The ads promoted enhancements to the Canada Pension Plan, which is an area of federal responsibility, the taxpayers group pointed out. “The auditor general has said that these ads were partisan and self-congratulatory . . .,” said Christine Van Geyn, the Canadian Taxpayers Federation’s Ontario director, in a release that decried several spending decisions by the provincial government.
“But why keep spending money when the government already knows the program is cancelled? This is a political ad buy on the backs of taxpayers, pure and simple.”
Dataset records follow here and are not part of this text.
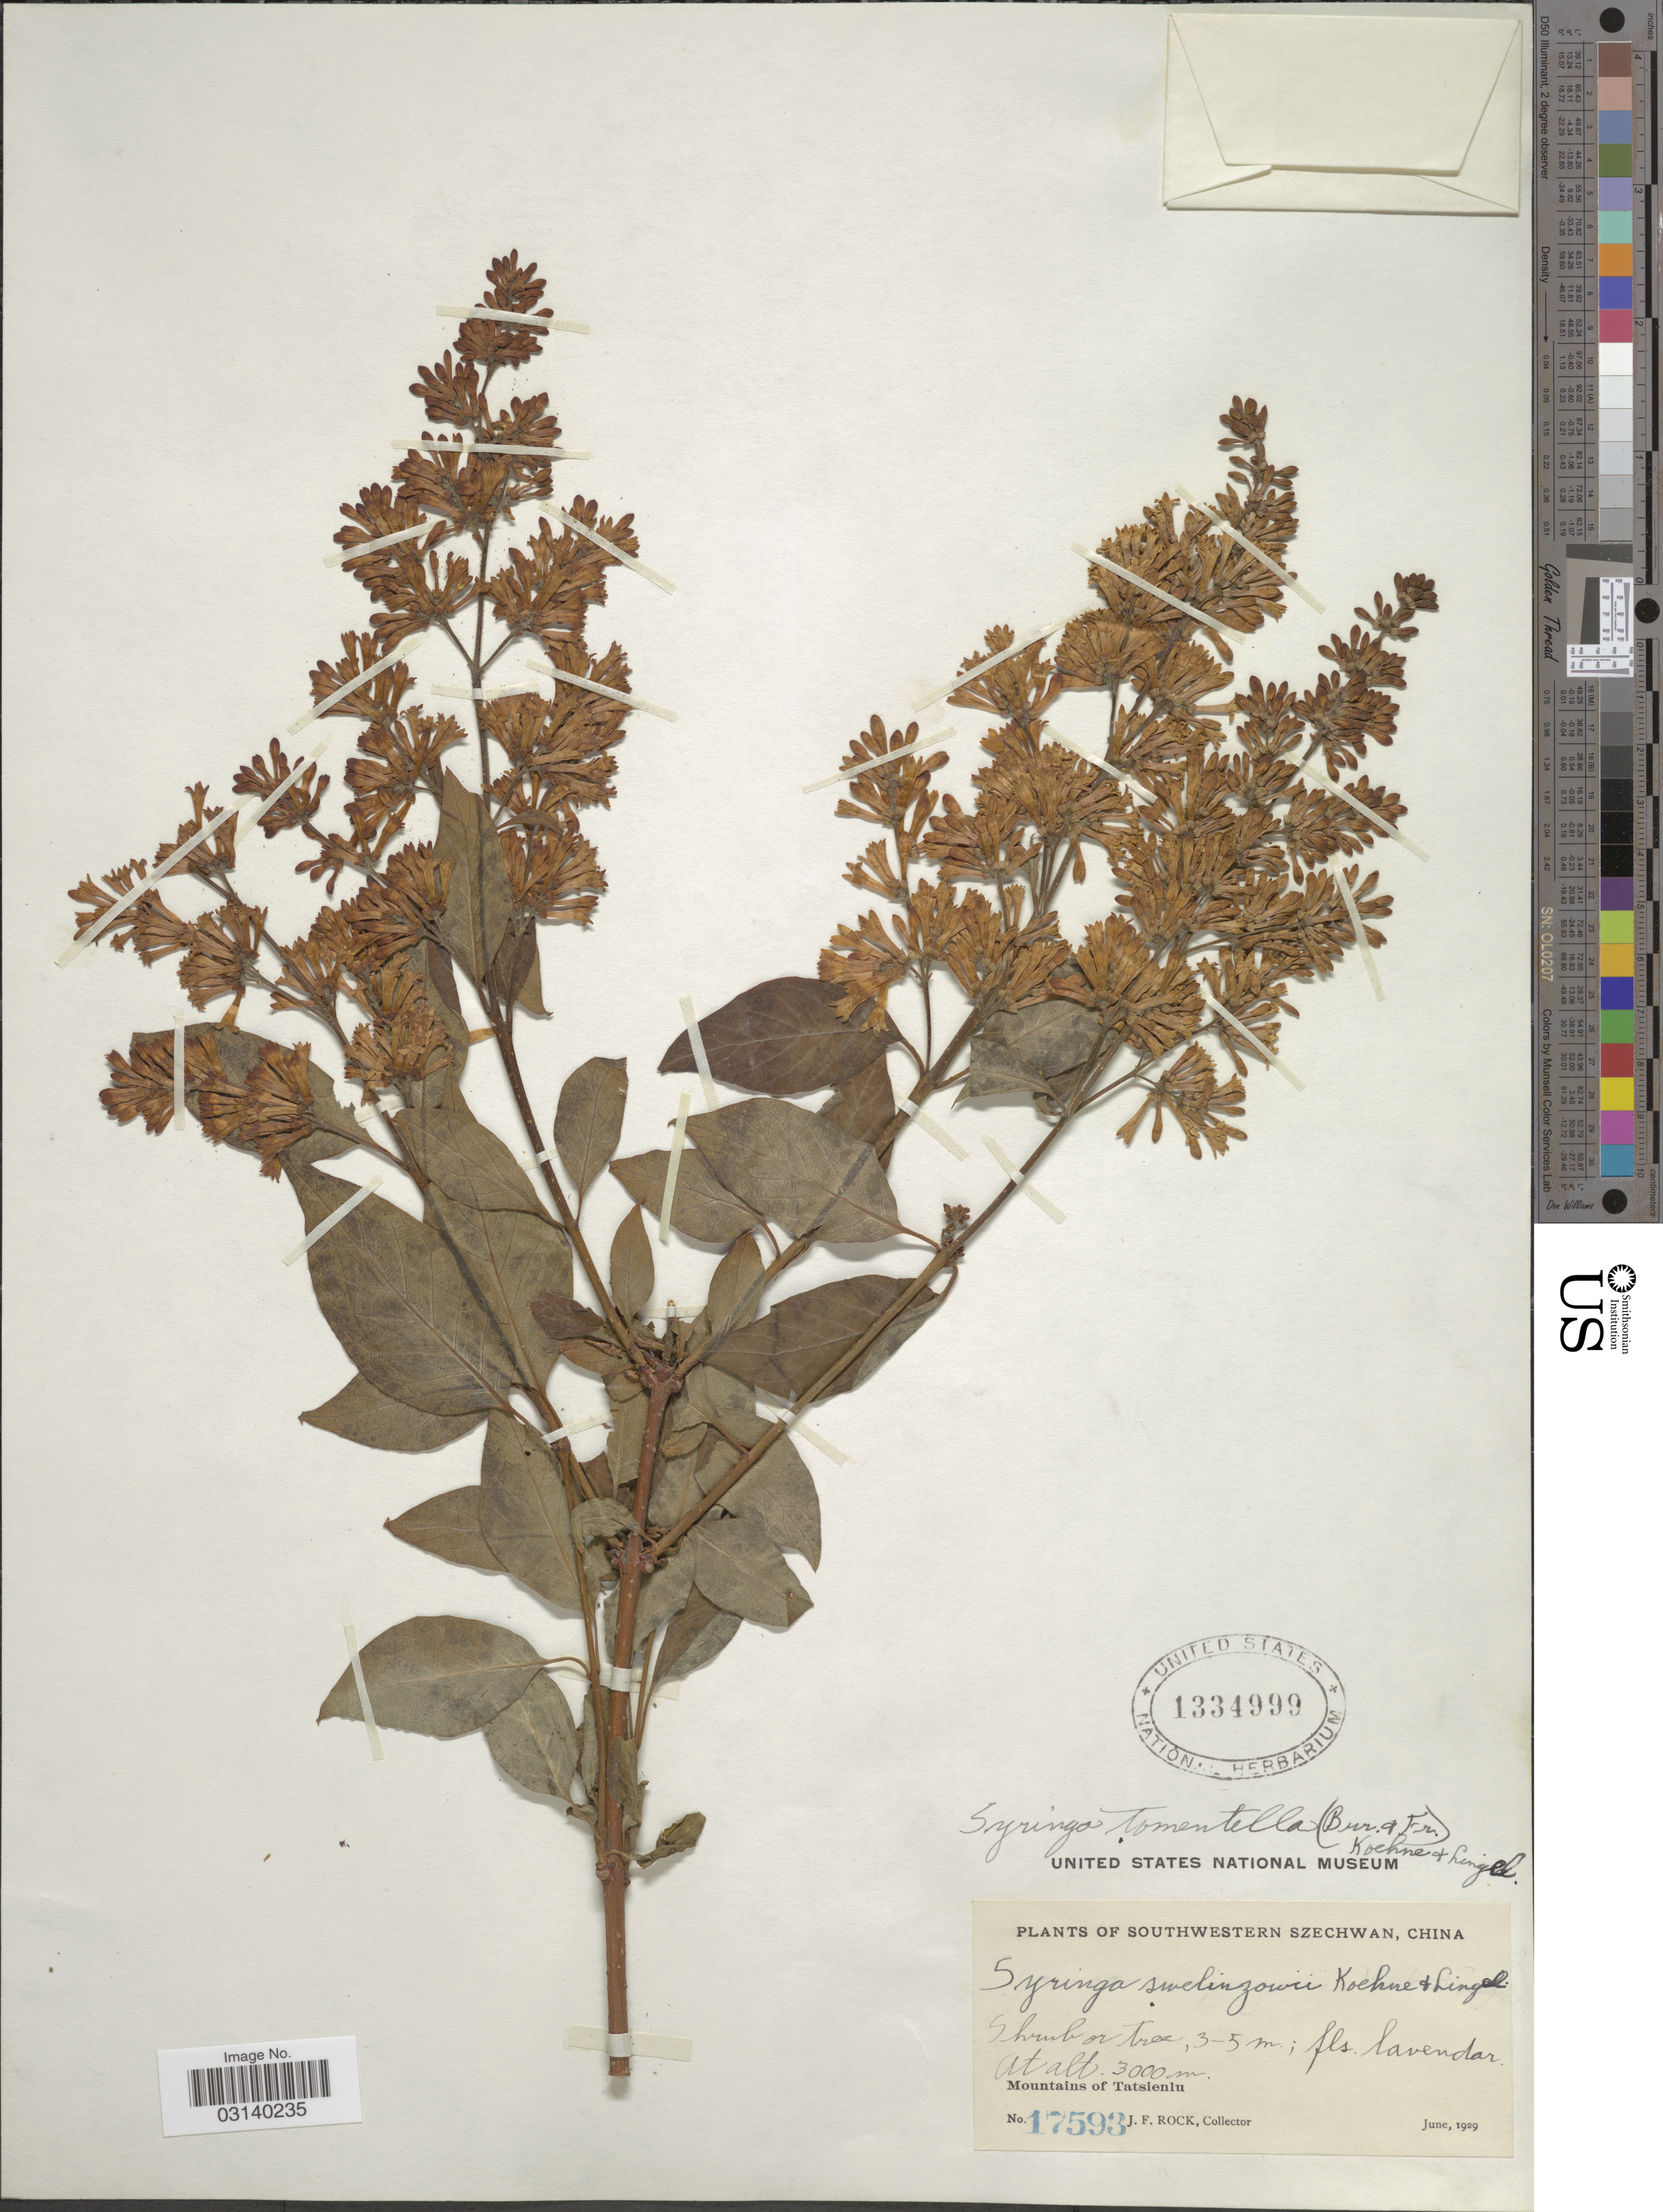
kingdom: Plantae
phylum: Tracheophyta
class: Magnoliopsida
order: Lamiales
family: Oleaceae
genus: Syringa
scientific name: Syringa tomentella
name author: Bureau & Franch.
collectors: J. Rock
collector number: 17593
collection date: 1929-06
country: China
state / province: Sichuan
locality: Southwestern Szechwan. Mountains of Tatsienlu.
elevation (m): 3000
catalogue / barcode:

A spokesperson for Ontario’s Ministry of Finance told Benefits Canada in an email that the province’s leadership in advocating for improved retirement security became the catalyst for reaching a national consensus on CPP reform. “When we disclosed the costs of the ORPP on July 28, 2016, we were open about the fact that we would be informing Ontarians about the upcoming changes to the CPP through an advertising and marketing campaign,” he wrote.
According to figures released in July, the government had spent $8 million on advertising and market research around the ORPP. It spent a total of $70 million on developing the program, which it scrapped after federal and provincial finance ministers reached an agreement in June to enhance the CPP.
The total costs included developing the plan design and legislation, the establishment of the ORPP Administration Corp., preparations to launch the program, informing Ontarians about the plan and then the contingency costs associated with winding down the administration corporation.
“The government has a responsibility to raise awareness and communicate information about its programs and services,” wrote the spokesperson. “To build awareness of the ORPP, the government released advertisements on television, radio and digital platforms.
“This approach is similar to previous large-scale, integrated advertising and marketing campaigns, such as the [harmonized sales tax].”